(Dataset items)
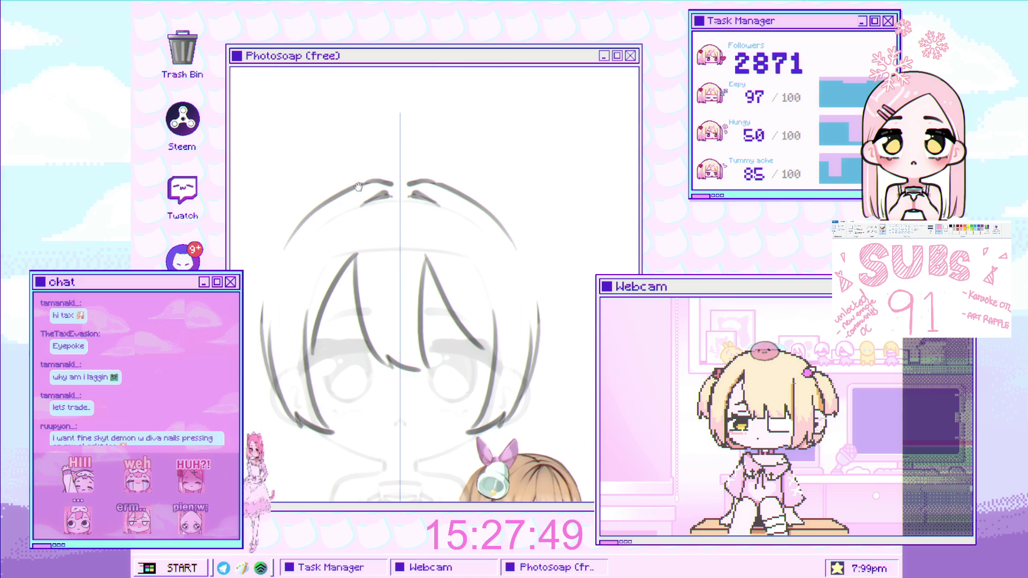
- Shift the view so the sketch sits higher and ink a hair stroke running down-left
{"action": "left_click_drag", "start_coordinate": [375, 118], "coordinate": [414, 75]}
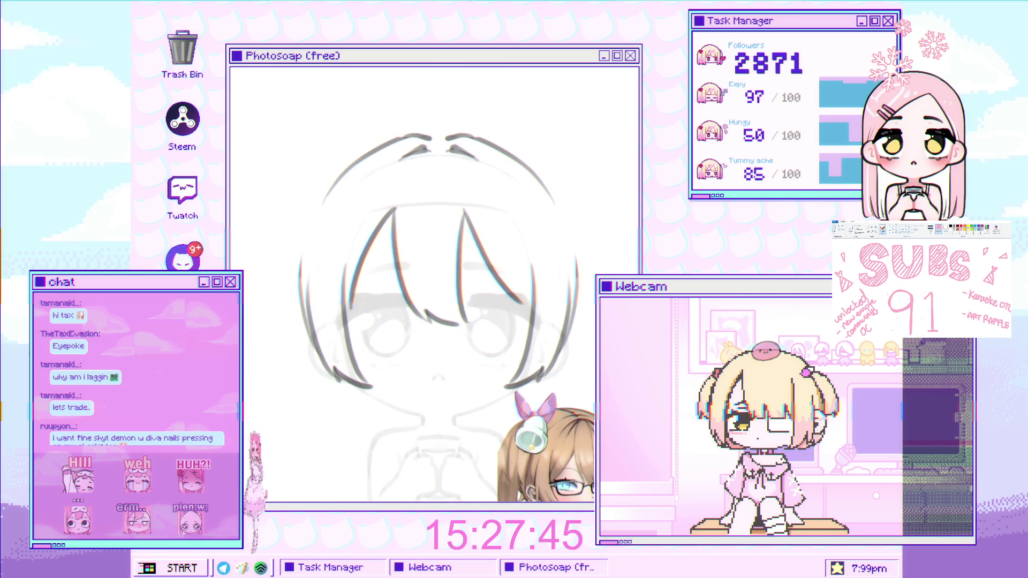
{"action": "scroll", "coordinate": [324, 206], "scroll_direction": "up", "scroll_amount": 2}
{"action": "scroll", "coordinate": [325, 206], "scroll_direction": "up", "scroll_amount": 1}
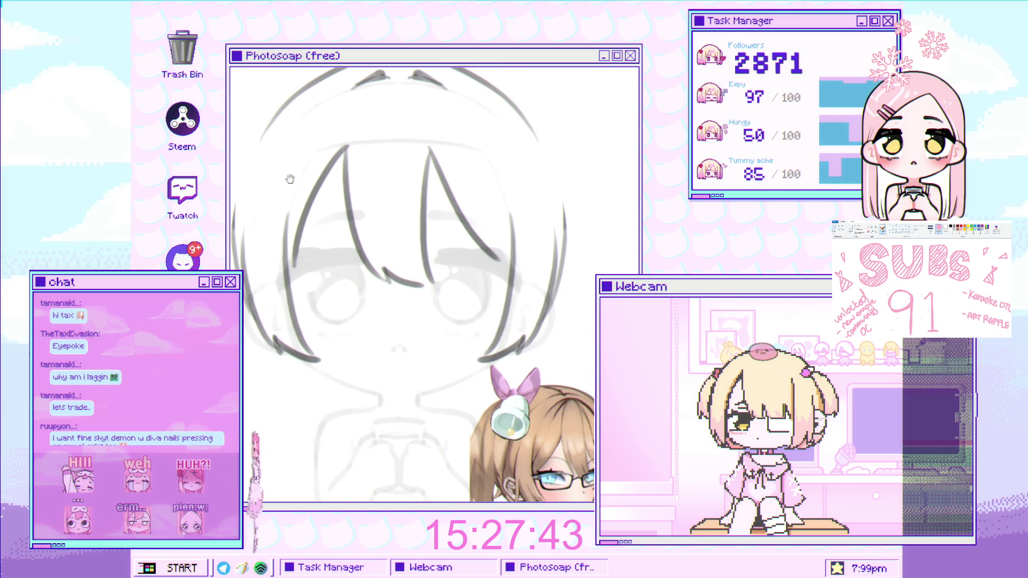
{"action": "scroll", "coordinate": [310, 161], "scroll_direction": "down", "scroll_amount": 1}
{"action": "left_click_drag", "start_coordinate": [305, 141], "coordinate": [231, 211]}
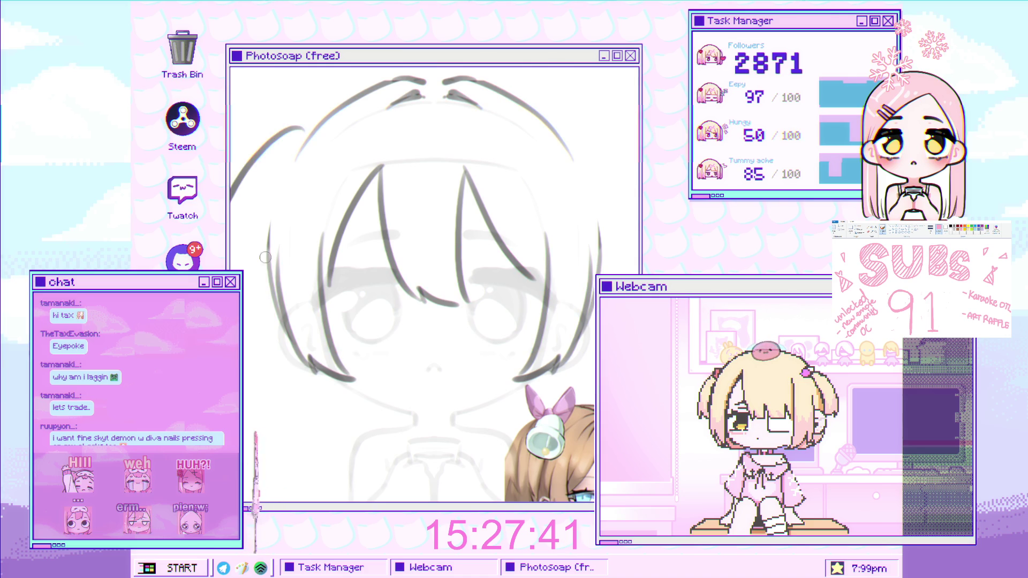
{"action": "scroll", "coordinate": [266, 260], "scroll_direction": "down", "scroll_amount": 1}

Required work =>
The entries above should be retyped exactly, minus any pictures.

Solution =>
- Shift the view so the sketch sits higher and ink a hair stroke running down-left
{"action": "left_click_drag", "start_coordinate": [375, 118], "coordinate": [414, 75]}
{"action": "scroll", "coordinate": [324, 206], "scroll_direction": "up", "scroll_amount": 2}
{"action": "scroll", "coordinate": [325, 206], "scroll_direction": "up", "scroll_amount": 1}
{"action": "scroll", "coordinate": [310, 161], "scroll_direction": "down", "scroll_amount": 1}
{"action": "left_click_drag", "start_coordinate": [305, 141], "coordinate": [231, 211]}
{"action": "scroll", "coordinate": [266, 260], "scroll_direction": "down", "scroll_amount": 1}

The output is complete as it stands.